In 2021, research from 2018 based on the existing theories about people who had ghosted their partners was replicated. Both studies found a link between having ‘destiny beliefs’ (i.e. a fixed mindset, as opposed to a growth mindset, characterised by the notion that relationships are either ‘meant to be or not meant to be’) and intention to ghost, past use of ghosting or overall acceptance of ghosting as a tactic. Other research has concluded that ghosters are in fact more considered than their behaviour exhibits, choosing to go silent rather than risk being manipulated or choosing the tactic out of fear that their rejection will not be taken well. Outside of dangerous and violent situations, how well a rejection is processed usually starts with how well it is delivered.
Not much literature focuses on the aftermath of ghosting for those who enact the behaviour. We know that the recipient is left with only their imagination to fill in the gaps of what transpired (a task that often takes up the lion’s share of one’s emotional and energetic bandwidth) and that this ambiguity can have longer term ramifications, but what about the person who vanishes – the one with, presumably, all the answers?
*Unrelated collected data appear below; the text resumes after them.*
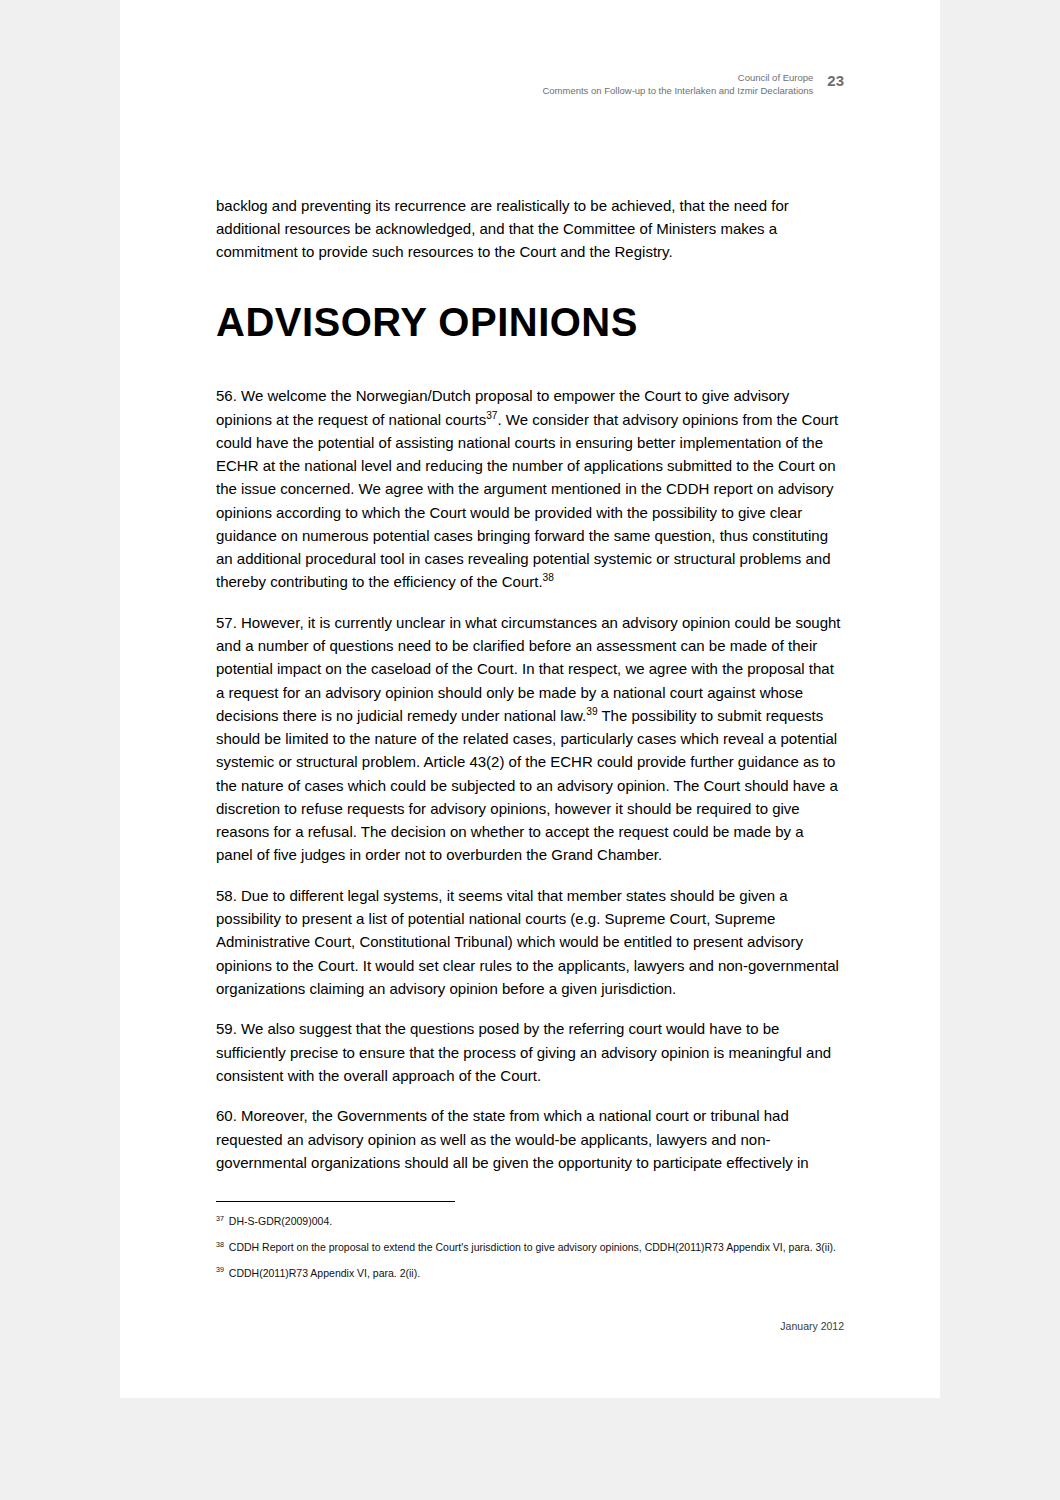Council of Europe Comments on Follow-up to the Interlaken and Izmir Declarations
23
backlog and preventing its recurrence are realistically to be achieved, that the need for additional resources be acknowledged, and that the Committee of Ministers makes a commitment to provide such resources to the Court and the Registry.
Advisory Opinions
56. We welcome the Norwegian/Dutch proposal to empower the Court to give advisory opinions at the request of national courts37. We consider that advisory opinions from the Court could have the potential of assisting national courts in ensuring better implementation of the ECHR at the national level and reducing the number of applications submitted to the Court on the issue concerned. We agree with the argument mentioned in the CDDH report on advisory opinions according to which the Court would be provided with the possibility to give clear guidance on numerous potential cases bringing forward the same question, thus constituting an additional procedural tool in cases revealing potential systemic or structural problems and thereby contributing to the efficiency of the Court.38
57. However, it is currently unclear in what circumstances an advisory opinion could be sought and a number of questions need to be clarified before an assessment can be made of their potential impact on the caseload of the Court. In that respect, we agree with the proposal that a request for an advisory opinion should only be made by a national court against whose decisions there is no judicial remedy under national law.39 The possibility to submit requests should be limited to the nature of the related cases, particularly cases which reveal a potential systemic or structural problem. Article 43(2) of the ECHR could provide further guidance as to the nature of cases which could be subjected to an advisory opinion. The Court should have a discretion to refuse requests for advisory opinions, however it should be required to give reasons for a refusal. The decision on whether to accept the request could be made by a panel of five judges in order not to overburden the Grand Chamber.
58. Due to different legal systems, it seems vital that member states should be given a possibility to present a list of potential national courts (e.g. Supreme Court, Supreme Administrative Court, Constitutional Tribunal) which would be entitled to present advisory opinions to the Court. It would set clear rules to the applicants, lawyers and non-governmental organizations claiming an advisory opinion before a given jurisdiction.
59. We also suggest that the questions posed by the referring court would have to be sufficiently precise to ensure that the process of giving an advisory opinion is meaningful and consistent with the overall approach of the Court.
60. Moreover, the Governments of the state from which a national court or tribunal had requested an advisory opinion as well as the would-be applicants, lawyers and non-governmental organizations should all be given the opportunity to participate effectively in
37 DH-S-GDR(2009)004.
38 CDDH Report on the proposal to extend the Court's jurisdiction to give advisory opinions, CDDH(2011)R73 Appendix VI, para. 3(ii).
39 CDDH(2011)R73 Appendix VI, para. 2(ii).
January 2012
How do they fare?
Around six months after my final and only communication from Noah, I was catching up with an old friend at a pub in Hobart. He asked about my love life and since it hadn’t quite faded from my mind I relayed the story of North Queensland, careful not to skew any details and botch the opportunity for some from-the-male-perspective insights. The final piece I lamented was never having had any proper closure from an event that occurred in my own life.
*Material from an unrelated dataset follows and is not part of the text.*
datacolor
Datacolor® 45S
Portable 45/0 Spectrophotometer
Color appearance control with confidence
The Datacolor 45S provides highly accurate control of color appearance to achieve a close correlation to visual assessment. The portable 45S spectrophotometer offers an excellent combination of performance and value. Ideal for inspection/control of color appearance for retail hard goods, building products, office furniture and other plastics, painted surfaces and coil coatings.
“Message him. Right now. From this pub.” My friend was stern.
Of course I’d thought about reaching out but, scared to provoke another rejection, I’d never followed through. It still felt tricky to steer between my intuition and my insecurity – did I predict he wouldn’t reply because that was who he had shown me he was, or did I still not believe I was worthy enough that he might? The disrespect had stripped all confidence from my judgment.
The bite to the Tasmanian air had me feeling resilient so I crafted a simple message to the effect of “I still feel rough about how we parted ways, can we talk?” and pressed send before it was too late.
The bistro hummed with funky house and the sound of dinner time. I flipped my phone face down on the table and made a point of not retrieving it until we were ready to leave. When I did, the backdrop of my brother beamed up at me, uninterrupted by new notifications. I was prepared for that.
Later that evening an unexpected buzz came from the left back-pocket of my jeans.
“Makes two of us.” Read the first line of the message. I threw my phone into the sea of olive green bedsheets beneath me.
After a beat, I crawled over and slid my thumb across the illuminated screen. ‘Click.’
“I’m in your area in two weeks if you’d like to talk in person.”